┌──
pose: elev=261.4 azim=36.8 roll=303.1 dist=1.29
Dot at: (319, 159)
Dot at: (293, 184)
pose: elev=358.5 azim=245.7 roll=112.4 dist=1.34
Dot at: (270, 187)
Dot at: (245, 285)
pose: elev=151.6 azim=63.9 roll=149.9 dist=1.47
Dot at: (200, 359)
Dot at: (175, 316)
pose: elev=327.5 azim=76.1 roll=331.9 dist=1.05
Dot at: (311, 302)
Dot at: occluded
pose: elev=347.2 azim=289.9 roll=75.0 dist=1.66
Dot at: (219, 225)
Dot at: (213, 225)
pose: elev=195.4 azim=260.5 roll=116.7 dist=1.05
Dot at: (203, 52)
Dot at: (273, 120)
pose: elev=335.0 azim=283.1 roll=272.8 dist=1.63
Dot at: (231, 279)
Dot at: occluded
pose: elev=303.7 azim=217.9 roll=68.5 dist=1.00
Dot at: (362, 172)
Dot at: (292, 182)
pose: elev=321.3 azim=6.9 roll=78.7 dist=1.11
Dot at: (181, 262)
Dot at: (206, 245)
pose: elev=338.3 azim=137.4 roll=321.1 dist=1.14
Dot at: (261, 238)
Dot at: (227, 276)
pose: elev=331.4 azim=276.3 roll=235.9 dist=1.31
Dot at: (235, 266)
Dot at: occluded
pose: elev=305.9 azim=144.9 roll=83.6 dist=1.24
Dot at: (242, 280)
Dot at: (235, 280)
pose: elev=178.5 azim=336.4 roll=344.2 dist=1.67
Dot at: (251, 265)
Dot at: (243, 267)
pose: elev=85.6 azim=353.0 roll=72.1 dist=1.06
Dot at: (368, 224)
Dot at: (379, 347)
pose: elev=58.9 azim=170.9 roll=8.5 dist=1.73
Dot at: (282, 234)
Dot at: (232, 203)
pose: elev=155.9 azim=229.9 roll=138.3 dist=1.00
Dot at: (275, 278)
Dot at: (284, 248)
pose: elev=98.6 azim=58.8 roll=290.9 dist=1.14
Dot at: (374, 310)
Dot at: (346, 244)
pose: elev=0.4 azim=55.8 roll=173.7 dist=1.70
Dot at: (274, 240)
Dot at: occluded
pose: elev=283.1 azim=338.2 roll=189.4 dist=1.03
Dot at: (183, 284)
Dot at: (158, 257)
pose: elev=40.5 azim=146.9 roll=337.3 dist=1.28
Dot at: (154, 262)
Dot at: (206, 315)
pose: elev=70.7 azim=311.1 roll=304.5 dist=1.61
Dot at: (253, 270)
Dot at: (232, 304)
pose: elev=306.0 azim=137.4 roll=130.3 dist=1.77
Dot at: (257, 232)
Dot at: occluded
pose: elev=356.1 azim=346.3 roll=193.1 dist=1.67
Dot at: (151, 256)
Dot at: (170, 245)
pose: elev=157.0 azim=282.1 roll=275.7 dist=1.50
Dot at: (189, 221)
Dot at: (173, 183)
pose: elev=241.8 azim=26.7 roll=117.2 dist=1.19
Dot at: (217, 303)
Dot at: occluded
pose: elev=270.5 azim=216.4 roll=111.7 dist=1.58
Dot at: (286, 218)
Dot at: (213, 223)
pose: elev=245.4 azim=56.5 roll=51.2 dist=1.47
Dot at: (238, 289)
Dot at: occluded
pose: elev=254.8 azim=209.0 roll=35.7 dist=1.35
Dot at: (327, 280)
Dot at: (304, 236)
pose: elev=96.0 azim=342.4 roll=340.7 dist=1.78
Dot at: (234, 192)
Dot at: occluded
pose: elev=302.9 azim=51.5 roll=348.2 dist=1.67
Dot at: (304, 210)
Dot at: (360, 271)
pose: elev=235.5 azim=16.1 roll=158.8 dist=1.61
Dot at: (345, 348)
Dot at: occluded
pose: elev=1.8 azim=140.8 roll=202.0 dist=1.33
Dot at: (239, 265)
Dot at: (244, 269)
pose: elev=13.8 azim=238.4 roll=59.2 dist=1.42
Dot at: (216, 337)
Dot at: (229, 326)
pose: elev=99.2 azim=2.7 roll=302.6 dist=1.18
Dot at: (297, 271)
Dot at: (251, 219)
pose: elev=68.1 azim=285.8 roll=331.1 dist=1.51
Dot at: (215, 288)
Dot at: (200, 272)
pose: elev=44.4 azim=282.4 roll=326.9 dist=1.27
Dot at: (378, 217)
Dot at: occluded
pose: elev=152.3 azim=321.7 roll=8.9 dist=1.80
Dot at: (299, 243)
└──
JOB
Format every line of the entries above as a JSON list of strings, one string per line, with blank lines left out.

WRITTEN ANSWER
[
  "pose: elev=261.4 azim=36.8 roll=303.1 dist=1.29",
  "Dot at: (319, 159)",
  "Dot at: (293, 184)",
  "pose: elev=358.5 azim=245.7 roll=112.4 dist=1.34",
  "Dot at: (270, 187)",
  "Dot at: (245, 285)",
  "pose: elev=151.6 azim=63.9 roll=149.9 dist=1.47",
  "Dot at: (200, 359)",
  "Dot at: (175, 316)",
  "pose: elev=327.5 azim=76.1 roll=331.9 dist=1.05",
  "Dot at: (311, 302)",
  "Dot at: occluded",
  "pose: elev=347.2 azim=289.9 roll=75.0 dist=1.66",
  "Dot at: (219, 225)",
  "Dot at: (213, 225)",
  "pose: elev=195.4 azim=260.5 roll=116.7 dist=1.05",
  "Dot at: (203, 52)",
  "Dot at: (273, 120)",
  "pose: elev=335.0 azim=283.1 roll=272.8 dist=1.63",
  "Dot at: (231, 279)",
  "Dot at: occluded",
  "pose: elev=303.7 azim=217.9 roll=68.5 dist=1.00",
  "Dot at: (362, 172)",
  "Dot at: (292, 182)",
  "pose: elev=321.3 azim=6.9 roll=78.7 dist=1.11",
  "Dot at: (181, 262)",
  "Dot at: (206, 245)",
  "pose: elev=338.3 azim=137.4 roll=321.1 dist=1.14",
  "Dot at: (261, 238)",
  "Dot at: (227, 276)",
  "pose: elev=331.4 azim=276.3 roll=235.9 dist=1.31",
  "Dot at: (235, 266)",
  "Dot at: occluded",
  "pose: elev=305.9 azim=144.9 roll=83.6 dist=1.24",
  "Dot at: (242, 280)",
  "Dot at: (235, 280)",
  "pose: elev=178.5 azim=336.4 roll=344.2 dist=1.67",
  "Dot at: (251, 265)",
  "Dot at: (243, 267)",
  "pose: elev=85.6 azim=353.0 roll=72.1 dist=1.06",
  "Dot at: (368, 224)",
  "Dot at: (379, 347)",
  "pose: elev=58.9 azim=170.9 roll=8.5 dist=1.73",
  "Dot at: (282, 234)",
  "Dot at: (232, 203)",
  "pose: elev=155.9 azim=229.9 roll=138.3 dist=1.00",
  "Dot at: (275, 278)",
  "Dot at: (284, 248)",
  "pose: elev=98.6 azim=58.8 roll=290.9 dist=1.14",
  "Dot at: (374, 310)",
  "Dot at: (346, 244)",
  "pose: elev=0.4 azim=55.8 roll=173.7 dist=1.70",
  "Dot at: (274, 240)",
  "Dot at: occluded",
  "pose: elev=283.1 azim=338.2 roll=189.4 dist=1.03",
  "Dot at: (183, 284)",
  "Dot at: (158, 257)",
  "pose: elev=40.5 azim=146.9 roll=337.3 dist=1.28",
  "Dot at: (154, 262)",
  "Dot at: (206, 315)",
  "pose: elev=70.7 azim=311.1 roll=304.5 dist=1.61",
  "Dot at: (253, 270)",
  "Dot at: (232, 304)",
  "pose: elev=306.0 azim=137.4 roll=130.3 dist=1.77",
  "Dot at: (257, 232)",
  "Dot at: occluded",
  "pose: elev=356.1 azim=346.3 roll=193.1 dist=1.67",
  "Dot at: (151, 256)",
  "Dot at: (170, 245)",
  "pose: elev=157.0 azim=282.1 roll=275.7 dist=1.50",
  "Dot at: (189, 221)",
  "Dot at: (173, 183)",
  "pose: elev=241.8 azim=26.7 roll=117.2 dist=1.19",
  "Dot at: (217, 303)",
  "Dot at: occluded",
  "pose: elev=270.5 azim=216.4 roll=111.7 dist=1.58",
  "Dot at: (286, 218)",
  "Dot at: (213, 223)",
  "pose: elev=245.4 azim=56.5 roll=51.2 dist=1.47",
  "Dot at: (238, 289)",
  "Dot at: occluded",
  "pose: elev=254.8 azim=209.0 roll=35.7 dist=1.35",
  "Dot at: (327, 280)",
  "Dot at: (304, 236)",
  "pose: elev=96.0 azim=342.4 roll=340.7 dist=1.78",
  "Dot at: (234, 192)",
  "Dot at: occluded",
  "pose: elev=302.9 azim=51.5 roll=348.2 dist=1.67",
  "Dot at: (304, 210)",
  "Dot at: (360, 271)",
  "pose: elev=235.5 azim=16.1 roll=158.8 dist=1.61",
  "Dot at: (345, 348)",
  "Dot at: occluded",
  "pose: elev=1.8 azim=140.8 roll=202.0 dist=1.33",
  "Dot at: (239, 265)",
  "Dot at: (244, 269)",
  "pose: elev=13.8 azim=238.4 roll=59.2 dist=1.42",
  "Dot at: (216, 337)",
  "Dot at: (229, 326)",
  "pose: elev=99.2 azim=2.7 roll=302.6 dist=1.18",
  "Dot at: (297, 271)",
  "Dot at: (251, 219)",
  "pose: elev=68.1 azim=285.8 roll=331.1 dist=1.51",
  "Dot at: (215, 288)",
  "Dot at: (200, 272)",
  "pose: elev=44.4 azim=282.4 roll=326.9 dist=1.27",
  "Dot at: (378, 217)",
  "Dot at: occluded",
  "pose: elev=152.3 azim=321.7 roll=8.9 dist=1.80",
  "Dot at: (299, 243)"
]